[[ EXERCISE DATA open ]]

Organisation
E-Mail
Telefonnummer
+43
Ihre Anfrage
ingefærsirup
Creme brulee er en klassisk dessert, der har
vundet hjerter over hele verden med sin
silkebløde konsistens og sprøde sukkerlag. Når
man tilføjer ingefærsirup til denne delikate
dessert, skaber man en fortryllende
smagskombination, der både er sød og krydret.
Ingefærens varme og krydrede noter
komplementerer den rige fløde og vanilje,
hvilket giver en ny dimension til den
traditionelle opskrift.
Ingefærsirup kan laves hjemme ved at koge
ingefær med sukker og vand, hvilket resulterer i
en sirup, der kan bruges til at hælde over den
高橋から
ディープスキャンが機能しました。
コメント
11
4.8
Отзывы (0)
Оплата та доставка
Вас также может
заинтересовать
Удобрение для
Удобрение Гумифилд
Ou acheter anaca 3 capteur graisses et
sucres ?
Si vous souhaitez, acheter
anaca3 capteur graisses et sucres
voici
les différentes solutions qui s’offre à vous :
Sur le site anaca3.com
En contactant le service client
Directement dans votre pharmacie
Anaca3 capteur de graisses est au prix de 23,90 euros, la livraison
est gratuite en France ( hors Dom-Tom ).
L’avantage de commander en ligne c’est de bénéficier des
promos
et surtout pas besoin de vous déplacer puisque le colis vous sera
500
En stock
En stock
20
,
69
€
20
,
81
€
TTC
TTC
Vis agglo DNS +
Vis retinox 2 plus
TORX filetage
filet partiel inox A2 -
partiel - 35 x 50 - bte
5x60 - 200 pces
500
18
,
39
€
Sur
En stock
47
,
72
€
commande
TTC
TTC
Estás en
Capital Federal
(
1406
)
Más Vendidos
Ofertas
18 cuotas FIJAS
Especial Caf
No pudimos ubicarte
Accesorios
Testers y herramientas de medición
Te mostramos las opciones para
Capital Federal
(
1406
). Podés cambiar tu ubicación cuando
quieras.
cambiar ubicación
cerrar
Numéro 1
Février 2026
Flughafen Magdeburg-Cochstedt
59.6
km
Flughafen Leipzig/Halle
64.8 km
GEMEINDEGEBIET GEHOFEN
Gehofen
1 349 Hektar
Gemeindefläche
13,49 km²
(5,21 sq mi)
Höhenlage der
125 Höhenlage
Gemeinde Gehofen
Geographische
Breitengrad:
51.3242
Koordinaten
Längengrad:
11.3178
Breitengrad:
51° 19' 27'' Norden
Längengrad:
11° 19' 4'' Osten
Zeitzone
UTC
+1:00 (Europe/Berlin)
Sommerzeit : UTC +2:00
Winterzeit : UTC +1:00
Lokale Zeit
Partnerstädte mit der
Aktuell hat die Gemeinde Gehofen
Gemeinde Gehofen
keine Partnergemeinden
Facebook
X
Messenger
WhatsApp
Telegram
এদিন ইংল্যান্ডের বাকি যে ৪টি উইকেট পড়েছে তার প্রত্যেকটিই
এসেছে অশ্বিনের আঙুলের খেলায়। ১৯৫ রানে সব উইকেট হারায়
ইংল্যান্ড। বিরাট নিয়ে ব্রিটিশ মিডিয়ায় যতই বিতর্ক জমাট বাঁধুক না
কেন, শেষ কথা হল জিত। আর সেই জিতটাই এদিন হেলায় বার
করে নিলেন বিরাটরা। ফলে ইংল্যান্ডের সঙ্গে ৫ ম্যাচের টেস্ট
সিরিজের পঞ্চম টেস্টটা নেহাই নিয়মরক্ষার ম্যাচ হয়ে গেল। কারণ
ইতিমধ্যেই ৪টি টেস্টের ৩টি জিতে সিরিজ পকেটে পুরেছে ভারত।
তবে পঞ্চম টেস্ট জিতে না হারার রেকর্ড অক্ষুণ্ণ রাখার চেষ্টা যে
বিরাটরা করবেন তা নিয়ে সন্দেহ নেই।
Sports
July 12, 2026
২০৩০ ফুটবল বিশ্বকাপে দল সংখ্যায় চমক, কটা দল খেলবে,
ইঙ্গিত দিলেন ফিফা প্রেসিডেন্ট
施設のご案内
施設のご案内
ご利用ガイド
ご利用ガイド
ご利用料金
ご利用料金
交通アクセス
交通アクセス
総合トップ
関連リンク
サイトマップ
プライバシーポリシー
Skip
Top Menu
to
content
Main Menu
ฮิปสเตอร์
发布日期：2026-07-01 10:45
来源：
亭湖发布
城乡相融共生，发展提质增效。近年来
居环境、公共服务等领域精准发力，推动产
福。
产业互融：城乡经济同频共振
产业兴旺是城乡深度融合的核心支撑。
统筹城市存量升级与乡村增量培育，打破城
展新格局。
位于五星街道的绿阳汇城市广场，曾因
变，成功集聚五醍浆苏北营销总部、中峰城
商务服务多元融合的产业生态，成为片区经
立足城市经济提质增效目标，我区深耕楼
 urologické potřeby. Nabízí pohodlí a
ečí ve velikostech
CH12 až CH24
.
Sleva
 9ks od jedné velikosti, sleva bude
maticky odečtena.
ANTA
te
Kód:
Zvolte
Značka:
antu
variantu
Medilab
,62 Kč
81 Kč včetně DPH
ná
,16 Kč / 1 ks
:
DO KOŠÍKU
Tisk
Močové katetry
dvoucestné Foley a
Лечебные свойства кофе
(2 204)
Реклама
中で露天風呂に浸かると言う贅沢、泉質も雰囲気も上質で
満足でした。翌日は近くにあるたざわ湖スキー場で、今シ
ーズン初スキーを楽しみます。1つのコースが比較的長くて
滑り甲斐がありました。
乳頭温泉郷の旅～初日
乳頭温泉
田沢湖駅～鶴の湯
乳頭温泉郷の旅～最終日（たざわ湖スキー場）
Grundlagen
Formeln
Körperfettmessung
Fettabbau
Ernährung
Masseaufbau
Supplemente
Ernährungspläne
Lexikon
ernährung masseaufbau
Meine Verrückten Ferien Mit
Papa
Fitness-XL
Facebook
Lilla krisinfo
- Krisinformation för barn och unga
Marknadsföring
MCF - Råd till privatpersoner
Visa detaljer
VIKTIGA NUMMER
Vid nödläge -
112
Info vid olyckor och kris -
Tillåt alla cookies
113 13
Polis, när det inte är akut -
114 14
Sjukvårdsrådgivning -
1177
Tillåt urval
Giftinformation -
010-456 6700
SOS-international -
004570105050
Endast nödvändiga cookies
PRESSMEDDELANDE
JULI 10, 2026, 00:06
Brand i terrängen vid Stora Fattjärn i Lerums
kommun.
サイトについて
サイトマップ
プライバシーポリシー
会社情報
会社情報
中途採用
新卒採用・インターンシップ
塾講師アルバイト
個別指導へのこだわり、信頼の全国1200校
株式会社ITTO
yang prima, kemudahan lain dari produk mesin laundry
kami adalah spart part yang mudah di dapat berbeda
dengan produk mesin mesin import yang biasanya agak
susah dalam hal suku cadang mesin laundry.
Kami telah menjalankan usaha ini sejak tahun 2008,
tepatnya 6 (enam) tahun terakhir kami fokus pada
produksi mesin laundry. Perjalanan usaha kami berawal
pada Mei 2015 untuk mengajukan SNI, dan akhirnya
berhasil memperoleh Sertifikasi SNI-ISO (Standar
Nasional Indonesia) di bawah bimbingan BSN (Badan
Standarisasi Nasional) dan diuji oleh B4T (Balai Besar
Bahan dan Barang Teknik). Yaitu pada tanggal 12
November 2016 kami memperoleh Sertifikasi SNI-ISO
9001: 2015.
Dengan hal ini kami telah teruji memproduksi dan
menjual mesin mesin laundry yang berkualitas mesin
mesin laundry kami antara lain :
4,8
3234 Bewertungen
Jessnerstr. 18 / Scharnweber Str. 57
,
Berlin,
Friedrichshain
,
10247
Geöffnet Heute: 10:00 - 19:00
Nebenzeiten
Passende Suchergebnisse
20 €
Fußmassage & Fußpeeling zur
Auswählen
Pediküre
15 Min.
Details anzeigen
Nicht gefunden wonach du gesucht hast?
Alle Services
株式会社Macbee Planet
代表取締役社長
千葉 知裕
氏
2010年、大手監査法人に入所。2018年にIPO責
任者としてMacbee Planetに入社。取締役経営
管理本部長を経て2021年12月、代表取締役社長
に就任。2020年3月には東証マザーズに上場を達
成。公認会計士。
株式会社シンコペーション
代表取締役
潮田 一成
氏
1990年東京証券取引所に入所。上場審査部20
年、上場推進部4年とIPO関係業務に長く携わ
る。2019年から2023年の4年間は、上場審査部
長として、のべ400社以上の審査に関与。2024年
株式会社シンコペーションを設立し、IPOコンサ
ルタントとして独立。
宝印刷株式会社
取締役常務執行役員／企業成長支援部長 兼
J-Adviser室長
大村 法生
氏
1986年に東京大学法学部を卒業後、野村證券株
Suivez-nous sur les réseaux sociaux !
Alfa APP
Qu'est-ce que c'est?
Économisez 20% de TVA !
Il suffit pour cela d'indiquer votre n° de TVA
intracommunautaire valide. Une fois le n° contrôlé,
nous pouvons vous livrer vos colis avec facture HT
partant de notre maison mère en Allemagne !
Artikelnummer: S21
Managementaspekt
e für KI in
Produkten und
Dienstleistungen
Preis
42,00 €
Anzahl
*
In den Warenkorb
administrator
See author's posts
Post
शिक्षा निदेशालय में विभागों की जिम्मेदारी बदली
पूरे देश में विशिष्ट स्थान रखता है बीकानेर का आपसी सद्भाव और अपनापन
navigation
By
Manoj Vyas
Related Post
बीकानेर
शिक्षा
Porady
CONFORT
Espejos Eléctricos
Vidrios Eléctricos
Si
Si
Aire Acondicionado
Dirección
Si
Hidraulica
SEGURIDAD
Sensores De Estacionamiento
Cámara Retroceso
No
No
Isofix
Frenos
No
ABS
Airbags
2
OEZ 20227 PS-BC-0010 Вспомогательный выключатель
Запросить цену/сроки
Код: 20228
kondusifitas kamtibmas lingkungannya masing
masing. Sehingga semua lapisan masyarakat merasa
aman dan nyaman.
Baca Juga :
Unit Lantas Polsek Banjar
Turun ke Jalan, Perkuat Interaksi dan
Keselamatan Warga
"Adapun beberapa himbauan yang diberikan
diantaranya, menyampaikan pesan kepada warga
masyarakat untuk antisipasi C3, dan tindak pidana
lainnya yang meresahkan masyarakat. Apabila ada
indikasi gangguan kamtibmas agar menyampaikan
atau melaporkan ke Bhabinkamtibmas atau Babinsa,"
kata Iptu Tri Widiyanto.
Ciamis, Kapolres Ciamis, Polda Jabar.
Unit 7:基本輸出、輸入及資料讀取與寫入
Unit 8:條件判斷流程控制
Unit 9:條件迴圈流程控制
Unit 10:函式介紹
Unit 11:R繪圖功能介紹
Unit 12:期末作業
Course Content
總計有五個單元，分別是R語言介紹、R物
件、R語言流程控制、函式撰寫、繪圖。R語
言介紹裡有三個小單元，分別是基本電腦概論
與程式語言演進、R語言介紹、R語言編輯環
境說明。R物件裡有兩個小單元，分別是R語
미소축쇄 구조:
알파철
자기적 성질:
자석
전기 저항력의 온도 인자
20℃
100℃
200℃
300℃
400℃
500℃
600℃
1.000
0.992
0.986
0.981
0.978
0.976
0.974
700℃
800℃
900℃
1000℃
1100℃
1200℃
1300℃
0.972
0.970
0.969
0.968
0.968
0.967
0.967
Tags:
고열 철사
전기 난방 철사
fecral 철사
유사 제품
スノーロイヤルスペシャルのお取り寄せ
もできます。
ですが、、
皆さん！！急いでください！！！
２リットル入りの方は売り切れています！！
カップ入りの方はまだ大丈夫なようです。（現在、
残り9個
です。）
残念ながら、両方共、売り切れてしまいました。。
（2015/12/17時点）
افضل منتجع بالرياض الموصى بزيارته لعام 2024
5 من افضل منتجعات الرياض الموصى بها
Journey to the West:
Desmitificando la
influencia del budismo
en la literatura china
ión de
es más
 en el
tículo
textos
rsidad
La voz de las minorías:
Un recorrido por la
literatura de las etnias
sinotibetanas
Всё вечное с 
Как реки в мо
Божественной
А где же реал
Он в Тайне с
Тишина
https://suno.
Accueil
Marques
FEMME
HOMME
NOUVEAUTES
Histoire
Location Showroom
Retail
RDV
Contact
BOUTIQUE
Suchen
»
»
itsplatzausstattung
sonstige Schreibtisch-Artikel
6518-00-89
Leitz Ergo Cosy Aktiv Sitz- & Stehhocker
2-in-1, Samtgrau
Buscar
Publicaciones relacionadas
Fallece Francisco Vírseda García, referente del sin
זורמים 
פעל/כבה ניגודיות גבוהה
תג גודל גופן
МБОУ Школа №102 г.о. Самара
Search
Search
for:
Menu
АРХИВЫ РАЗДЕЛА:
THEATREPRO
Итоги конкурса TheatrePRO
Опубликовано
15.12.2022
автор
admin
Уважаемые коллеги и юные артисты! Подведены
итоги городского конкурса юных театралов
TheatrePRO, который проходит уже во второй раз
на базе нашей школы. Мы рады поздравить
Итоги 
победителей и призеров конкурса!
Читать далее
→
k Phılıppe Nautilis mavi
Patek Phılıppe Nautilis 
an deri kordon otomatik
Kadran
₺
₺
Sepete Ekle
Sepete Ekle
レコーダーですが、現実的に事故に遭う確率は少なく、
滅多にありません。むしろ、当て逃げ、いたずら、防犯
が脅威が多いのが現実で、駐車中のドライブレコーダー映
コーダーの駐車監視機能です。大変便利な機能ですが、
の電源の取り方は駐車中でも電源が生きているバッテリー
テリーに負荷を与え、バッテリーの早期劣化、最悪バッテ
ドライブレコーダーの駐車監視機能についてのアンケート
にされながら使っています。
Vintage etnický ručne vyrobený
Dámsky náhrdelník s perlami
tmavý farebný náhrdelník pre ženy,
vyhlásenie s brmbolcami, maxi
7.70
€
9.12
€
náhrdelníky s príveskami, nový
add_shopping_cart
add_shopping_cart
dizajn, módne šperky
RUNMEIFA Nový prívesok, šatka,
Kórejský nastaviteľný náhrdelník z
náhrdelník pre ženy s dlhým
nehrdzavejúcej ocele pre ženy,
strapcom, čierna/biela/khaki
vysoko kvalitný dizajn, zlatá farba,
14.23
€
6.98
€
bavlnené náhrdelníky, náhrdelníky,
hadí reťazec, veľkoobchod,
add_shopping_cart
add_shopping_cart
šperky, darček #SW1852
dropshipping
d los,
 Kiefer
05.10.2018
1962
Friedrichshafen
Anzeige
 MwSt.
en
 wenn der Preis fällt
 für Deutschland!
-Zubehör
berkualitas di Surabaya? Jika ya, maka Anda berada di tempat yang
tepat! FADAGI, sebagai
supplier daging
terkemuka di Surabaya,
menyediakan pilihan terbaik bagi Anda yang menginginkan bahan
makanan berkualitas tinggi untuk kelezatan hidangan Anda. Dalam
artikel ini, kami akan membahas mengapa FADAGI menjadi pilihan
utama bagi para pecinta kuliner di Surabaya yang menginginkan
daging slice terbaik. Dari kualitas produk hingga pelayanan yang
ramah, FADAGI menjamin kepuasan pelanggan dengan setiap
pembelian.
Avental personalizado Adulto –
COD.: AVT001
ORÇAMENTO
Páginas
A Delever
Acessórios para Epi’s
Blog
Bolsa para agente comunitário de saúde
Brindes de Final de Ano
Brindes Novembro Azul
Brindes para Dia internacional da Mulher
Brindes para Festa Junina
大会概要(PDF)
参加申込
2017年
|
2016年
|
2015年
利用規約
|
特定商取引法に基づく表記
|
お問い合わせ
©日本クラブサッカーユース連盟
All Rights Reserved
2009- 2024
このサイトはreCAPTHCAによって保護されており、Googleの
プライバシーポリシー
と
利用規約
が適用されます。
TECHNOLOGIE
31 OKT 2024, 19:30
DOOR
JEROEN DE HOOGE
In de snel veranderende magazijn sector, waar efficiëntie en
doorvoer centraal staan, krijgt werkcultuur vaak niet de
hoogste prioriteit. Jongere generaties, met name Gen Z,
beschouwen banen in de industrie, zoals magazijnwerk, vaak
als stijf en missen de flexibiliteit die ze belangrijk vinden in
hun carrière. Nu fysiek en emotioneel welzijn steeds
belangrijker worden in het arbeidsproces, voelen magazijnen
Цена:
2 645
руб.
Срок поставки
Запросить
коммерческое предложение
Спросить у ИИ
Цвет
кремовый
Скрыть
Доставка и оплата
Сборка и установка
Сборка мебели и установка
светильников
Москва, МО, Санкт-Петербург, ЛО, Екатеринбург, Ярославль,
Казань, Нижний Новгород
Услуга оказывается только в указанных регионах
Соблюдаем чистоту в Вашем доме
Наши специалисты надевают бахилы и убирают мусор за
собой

[[ EXERCISE DATA closed ]]

- [WHAT IS EXPECTED]: Count the lines in the entries that contain the word "literatura", and reply with only that number.

- [OUTPUT BELOW]: 2